(Extracted data entries)
◇ ◇ ◇

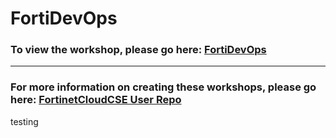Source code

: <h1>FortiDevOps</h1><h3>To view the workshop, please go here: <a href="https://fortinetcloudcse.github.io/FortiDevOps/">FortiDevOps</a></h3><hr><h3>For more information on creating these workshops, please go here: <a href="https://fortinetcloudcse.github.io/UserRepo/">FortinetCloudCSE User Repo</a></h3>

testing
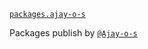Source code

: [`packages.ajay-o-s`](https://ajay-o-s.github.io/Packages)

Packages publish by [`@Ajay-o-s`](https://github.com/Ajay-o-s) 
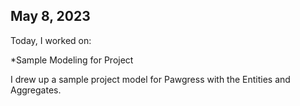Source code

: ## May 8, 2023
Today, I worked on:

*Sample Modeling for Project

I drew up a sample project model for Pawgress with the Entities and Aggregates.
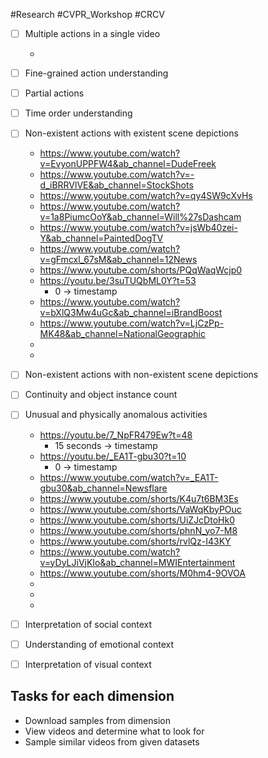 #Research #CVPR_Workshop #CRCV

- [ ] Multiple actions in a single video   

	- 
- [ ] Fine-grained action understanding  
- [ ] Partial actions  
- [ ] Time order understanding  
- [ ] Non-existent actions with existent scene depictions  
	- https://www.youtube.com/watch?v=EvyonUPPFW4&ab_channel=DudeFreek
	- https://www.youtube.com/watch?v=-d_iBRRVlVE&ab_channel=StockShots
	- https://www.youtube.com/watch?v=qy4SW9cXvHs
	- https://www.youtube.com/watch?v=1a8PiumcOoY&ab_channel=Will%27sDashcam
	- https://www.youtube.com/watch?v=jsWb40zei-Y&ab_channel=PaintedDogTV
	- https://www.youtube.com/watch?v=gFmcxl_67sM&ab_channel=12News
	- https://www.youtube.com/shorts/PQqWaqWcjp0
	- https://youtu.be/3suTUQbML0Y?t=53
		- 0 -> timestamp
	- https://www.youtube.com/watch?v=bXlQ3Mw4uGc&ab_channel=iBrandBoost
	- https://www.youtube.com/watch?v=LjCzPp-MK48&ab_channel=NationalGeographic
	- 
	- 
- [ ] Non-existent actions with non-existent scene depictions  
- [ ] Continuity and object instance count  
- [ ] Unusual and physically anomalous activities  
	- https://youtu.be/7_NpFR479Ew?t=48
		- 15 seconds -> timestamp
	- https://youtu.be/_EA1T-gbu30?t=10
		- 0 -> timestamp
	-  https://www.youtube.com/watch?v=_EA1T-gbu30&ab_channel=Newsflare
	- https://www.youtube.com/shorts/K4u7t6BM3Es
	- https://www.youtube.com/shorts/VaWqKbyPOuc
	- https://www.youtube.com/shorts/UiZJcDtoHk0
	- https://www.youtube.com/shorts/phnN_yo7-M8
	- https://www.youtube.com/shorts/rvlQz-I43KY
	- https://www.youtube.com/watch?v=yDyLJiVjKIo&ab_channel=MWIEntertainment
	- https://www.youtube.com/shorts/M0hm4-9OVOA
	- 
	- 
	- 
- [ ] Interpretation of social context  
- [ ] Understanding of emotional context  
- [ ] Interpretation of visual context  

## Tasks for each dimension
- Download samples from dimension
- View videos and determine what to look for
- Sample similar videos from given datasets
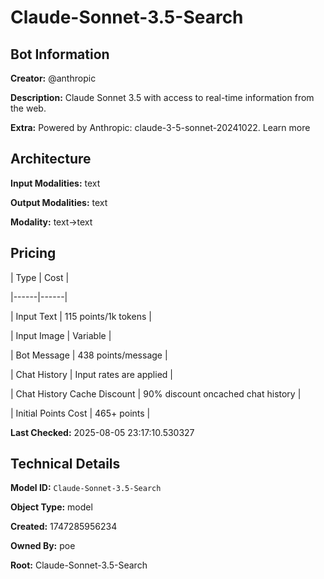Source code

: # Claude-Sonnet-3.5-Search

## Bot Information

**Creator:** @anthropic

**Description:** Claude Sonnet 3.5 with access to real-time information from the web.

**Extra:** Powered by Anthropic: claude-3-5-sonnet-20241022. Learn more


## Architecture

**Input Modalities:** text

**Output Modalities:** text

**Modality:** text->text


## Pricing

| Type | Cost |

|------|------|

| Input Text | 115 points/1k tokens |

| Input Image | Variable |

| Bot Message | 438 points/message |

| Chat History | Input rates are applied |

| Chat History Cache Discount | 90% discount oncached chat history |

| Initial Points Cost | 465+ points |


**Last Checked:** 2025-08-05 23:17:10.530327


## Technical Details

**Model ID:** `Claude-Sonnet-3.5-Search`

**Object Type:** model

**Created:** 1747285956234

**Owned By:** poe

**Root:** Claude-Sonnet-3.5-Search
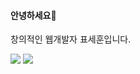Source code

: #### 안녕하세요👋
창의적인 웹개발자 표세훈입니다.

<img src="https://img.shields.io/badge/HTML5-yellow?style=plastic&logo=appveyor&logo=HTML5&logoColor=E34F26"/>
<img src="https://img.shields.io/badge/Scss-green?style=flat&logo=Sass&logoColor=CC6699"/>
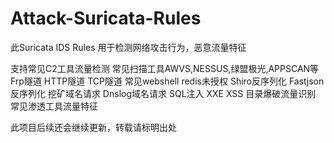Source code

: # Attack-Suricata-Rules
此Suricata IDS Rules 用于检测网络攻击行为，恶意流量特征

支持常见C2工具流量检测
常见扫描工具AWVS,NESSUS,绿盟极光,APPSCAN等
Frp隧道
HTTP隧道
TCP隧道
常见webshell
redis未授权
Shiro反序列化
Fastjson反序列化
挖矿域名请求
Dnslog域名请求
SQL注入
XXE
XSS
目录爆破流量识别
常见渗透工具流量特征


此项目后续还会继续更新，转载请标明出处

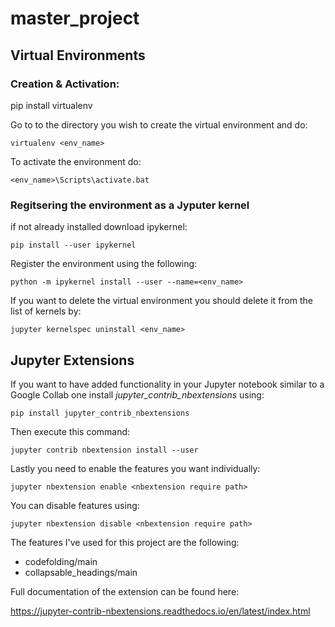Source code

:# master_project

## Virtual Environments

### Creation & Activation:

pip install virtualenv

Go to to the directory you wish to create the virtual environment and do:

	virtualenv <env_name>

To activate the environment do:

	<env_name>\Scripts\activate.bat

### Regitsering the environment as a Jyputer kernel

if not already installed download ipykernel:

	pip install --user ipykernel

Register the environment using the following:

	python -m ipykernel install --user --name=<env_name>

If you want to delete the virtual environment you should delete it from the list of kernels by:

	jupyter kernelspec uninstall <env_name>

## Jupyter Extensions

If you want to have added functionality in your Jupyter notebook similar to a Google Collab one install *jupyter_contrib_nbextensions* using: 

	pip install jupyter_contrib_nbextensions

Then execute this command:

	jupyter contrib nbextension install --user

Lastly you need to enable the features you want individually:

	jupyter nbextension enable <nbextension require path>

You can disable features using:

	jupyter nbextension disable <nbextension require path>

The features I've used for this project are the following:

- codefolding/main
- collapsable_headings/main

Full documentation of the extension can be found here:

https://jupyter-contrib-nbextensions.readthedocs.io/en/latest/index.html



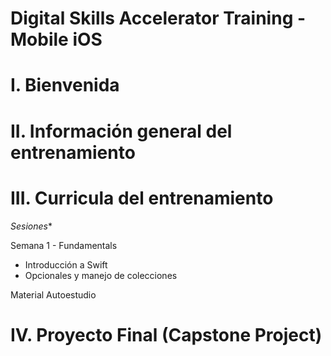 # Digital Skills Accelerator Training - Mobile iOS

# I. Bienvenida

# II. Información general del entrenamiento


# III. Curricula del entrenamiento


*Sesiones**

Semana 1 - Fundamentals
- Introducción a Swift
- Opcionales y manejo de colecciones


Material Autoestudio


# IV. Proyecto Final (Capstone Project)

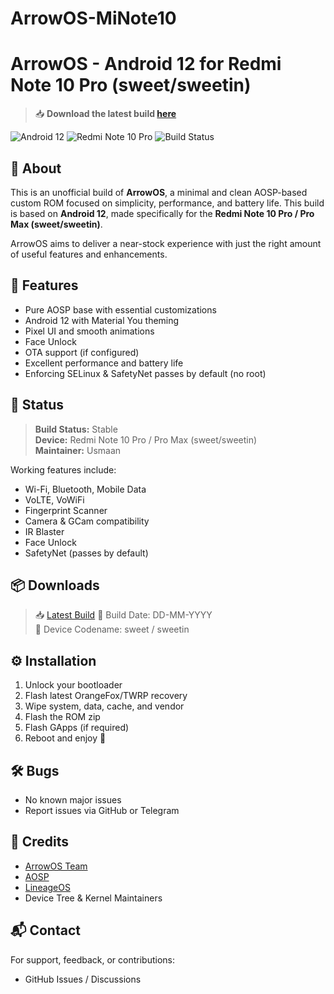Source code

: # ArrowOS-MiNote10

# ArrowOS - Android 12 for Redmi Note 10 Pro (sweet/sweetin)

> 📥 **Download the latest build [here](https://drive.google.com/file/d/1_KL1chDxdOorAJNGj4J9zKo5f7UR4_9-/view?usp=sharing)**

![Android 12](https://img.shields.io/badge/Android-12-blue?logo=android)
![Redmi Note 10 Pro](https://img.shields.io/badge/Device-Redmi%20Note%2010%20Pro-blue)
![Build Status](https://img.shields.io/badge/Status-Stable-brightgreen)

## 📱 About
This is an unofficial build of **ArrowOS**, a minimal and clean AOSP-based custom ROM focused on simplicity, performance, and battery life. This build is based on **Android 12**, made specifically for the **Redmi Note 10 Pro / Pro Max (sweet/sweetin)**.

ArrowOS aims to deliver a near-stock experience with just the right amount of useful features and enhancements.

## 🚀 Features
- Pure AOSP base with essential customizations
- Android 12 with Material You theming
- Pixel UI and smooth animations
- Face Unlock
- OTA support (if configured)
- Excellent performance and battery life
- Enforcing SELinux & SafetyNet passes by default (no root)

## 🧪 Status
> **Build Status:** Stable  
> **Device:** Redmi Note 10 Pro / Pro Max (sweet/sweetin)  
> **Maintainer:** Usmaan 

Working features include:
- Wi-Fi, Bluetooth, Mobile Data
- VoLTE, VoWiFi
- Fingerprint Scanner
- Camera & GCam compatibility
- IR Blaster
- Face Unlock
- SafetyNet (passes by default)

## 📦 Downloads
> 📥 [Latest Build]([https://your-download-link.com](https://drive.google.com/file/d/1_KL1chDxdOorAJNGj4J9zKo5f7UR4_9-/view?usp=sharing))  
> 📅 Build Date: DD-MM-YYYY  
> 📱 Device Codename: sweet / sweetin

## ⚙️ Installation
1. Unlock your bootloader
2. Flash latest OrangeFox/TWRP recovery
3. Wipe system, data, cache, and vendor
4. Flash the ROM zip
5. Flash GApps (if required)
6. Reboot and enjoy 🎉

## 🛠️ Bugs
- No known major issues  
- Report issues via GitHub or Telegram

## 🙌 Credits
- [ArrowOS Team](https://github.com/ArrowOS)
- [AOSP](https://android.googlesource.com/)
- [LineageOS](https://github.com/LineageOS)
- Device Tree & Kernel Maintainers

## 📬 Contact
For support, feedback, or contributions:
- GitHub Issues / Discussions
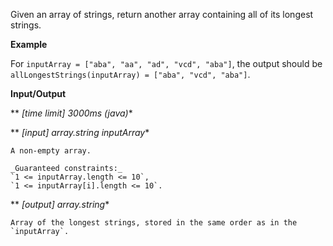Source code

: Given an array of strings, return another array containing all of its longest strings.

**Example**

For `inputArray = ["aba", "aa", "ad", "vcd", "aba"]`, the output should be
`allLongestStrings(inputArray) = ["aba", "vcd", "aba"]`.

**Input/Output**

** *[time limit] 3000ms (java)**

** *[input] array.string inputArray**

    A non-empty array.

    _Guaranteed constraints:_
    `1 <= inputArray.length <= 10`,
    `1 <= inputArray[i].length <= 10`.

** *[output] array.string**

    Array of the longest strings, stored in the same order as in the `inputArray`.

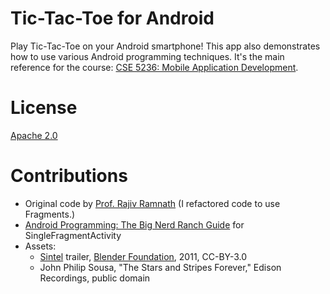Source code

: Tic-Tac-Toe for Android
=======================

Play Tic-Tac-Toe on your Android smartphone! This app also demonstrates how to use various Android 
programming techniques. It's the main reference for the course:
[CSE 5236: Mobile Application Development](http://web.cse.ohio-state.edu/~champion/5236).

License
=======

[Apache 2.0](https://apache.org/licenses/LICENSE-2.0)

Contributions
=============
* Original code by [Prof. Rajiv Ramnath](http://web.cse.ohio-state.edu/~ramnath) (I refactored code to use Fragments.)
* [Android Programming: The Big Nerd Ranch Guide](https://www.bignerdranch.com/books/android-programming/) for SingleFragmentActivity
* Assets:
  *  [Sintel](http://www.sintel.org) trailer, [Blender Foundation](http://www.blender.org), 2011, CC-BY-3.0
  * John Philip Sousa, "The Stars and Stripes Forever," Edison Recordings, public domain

◇ ◇ ◇

Task: Within these entries, output exactly the lines starting at the one with "此项目后续还会继续更新，转载请标明出处" and finishing at the one with "To activate the". Leave pictures out of the output.

Response area:
此项目后续还会继续更新，转载请标明出处

Source code

:# master_project

## Virtual Environments

### Creation & Activation:

pip install virtualenv

Go to to the directory you wish to create the virtual environment and do:

	virtualenv <env_name>

To activate the environment do:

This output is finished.